Zu erledigende Aufgaben ->
a) Übertragen Sie den Satz „Zumindest kann er seinem Hobby nachgehen und Fußball spielen, im FC Südfriedhof, elfte E-Dead-Liga.“ aus der Rezension zum Roman E-TOT ins Englische.
b) Zitieren Sie aus der Rezension zum Roman E-TOT wortgetreu den Abschnitt, der bei „Das Leben nach“ beginnt und bis einschließlich „ganz zu leugnen.“ weitergeht.
c) Führen Sie die Rezension zum Roman E-TOT über ihren letzten Satz hinaus weiter.

Das Leben nach dem Upload

 

Rezension von Ralf Steinberg

 

Rezension:

Die Tücken des virtuellen Lebens nach dem Tod beschäftigten Uwe Post schon in einigen satirischen Kurzgeschichten. E-TOT behandelt das Thema in Romanlänge ohne die Affinität zum grotesken Humor oder der literarischen Kurzform ganz zu leugnen.

 

Paul erwacht e-tot in seinem Apartment auf dem Server gruft07. Dieses virtuelle Nachleben hat er bezahlt, mit entsprechenden Uploads seines Bewusstseins gefüttert und eigentlich könnte er nun, in bescheidenem Rahmen, ein glückliches Jenseits genießen. Doch nicht nur der peinliche Tod – betrunken vom Balkon gefallen– belastet seine Zukunft. Zumindest kann er seinem Hobby nachgehen und Fußball spielen, im FC Südfriedhof, elfte E-Dead-Liga. Hier lernt er Leo kennen, der seinen echten Körper so gut verkauft hat, dass er ein langes, luxuriöses e-Tot-Leben führen kann.

Erfasste Daten ->
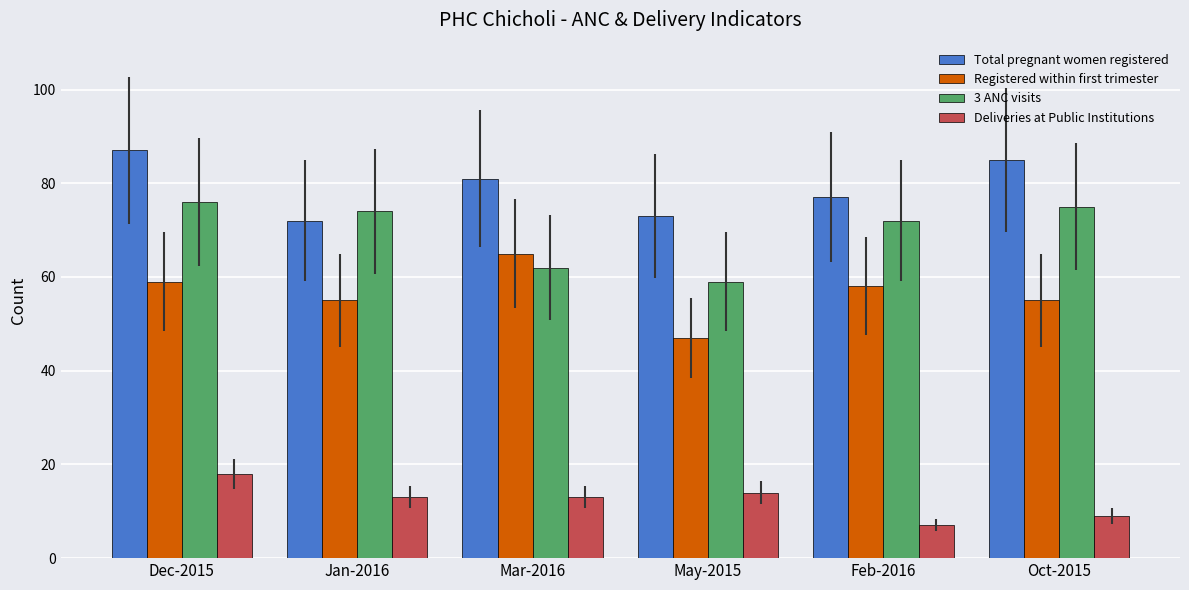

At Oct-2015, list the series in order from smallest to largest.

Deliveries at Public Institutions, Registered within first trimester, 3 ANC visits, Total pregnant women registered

--

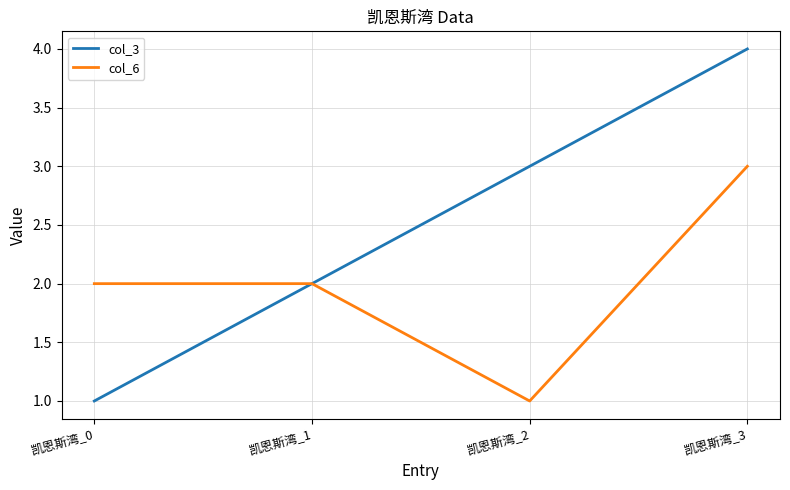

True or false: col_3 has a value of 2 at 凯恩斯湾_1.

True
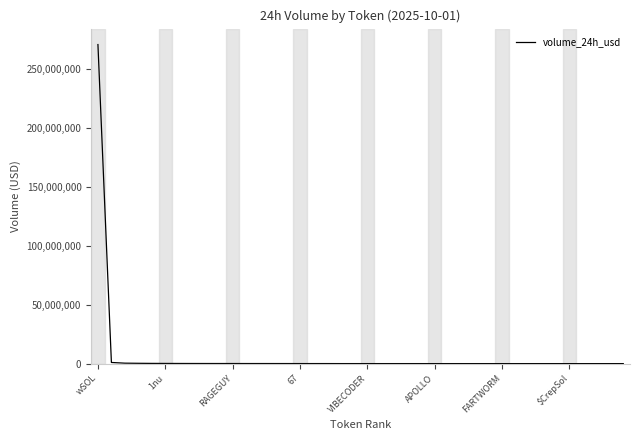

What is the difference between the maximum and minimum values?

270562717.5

Ergebnisse ->
a) At least he can pursue his hobby and play soccer, for FC Südfriedhof, eleventh E-Dead league.

b)
Das Leben nach dem Upload

 

Rezension von Ralf Steinberg

 

Rezension:

Die Tücken des virtuellen Lebens nach dem Tod beschäftigten Uwe Post schon in einigen satirischen Kurzgeschichten. E-TOT behandelt das Thema in Romanlänge ohne die Affinität zum grotesken Humor oder der literarischen Kurzform ganz zu leugnen.

c)
Nele Haerter hingegen lebt noch. Ihr Mann Tom aber nicht. Dafür nimmt er an ihrem Leben teil, in dem er die verfügbaren Kanäle in der ehelichen Wohnung nutzt, um mit seiner Witwe und seinem Sohn zu kommunizieren. Während sich die Polizistin damit irgendwie arrangiert hat, dass ihr Mann virtuell weiterhin um sie ist, rebelliert Sohn Steven gegen den Typen aus dem Computer, der für ihn nur Software ist, aber nichts mehr mit seinem Vater zu tun hat.

Bald verknüpfen sich die Schicksale e-toter und lebender Figuren und offenbaren das Grauen hinter dem virtuellen Jenseits und dem realen Diesseits.

 

Die zugrunde liegende Story eDead.com, für die Uwe Post 2006 den William-Voltz-Award erhielt, erschien 2007 in der legendären Anthologie-Reihe Visionen 4: Moloch von Helmuth W. Mommers.

Leos Vorgeschichte kennen wir aus der Kurzgeschichte Rest in Bits, die zuerst in der c’t 2012 und in überarbeiteter Fassung 2016 in der Kurzgeschichtensammlung Petware und andere Storys veröffentlicht wurde.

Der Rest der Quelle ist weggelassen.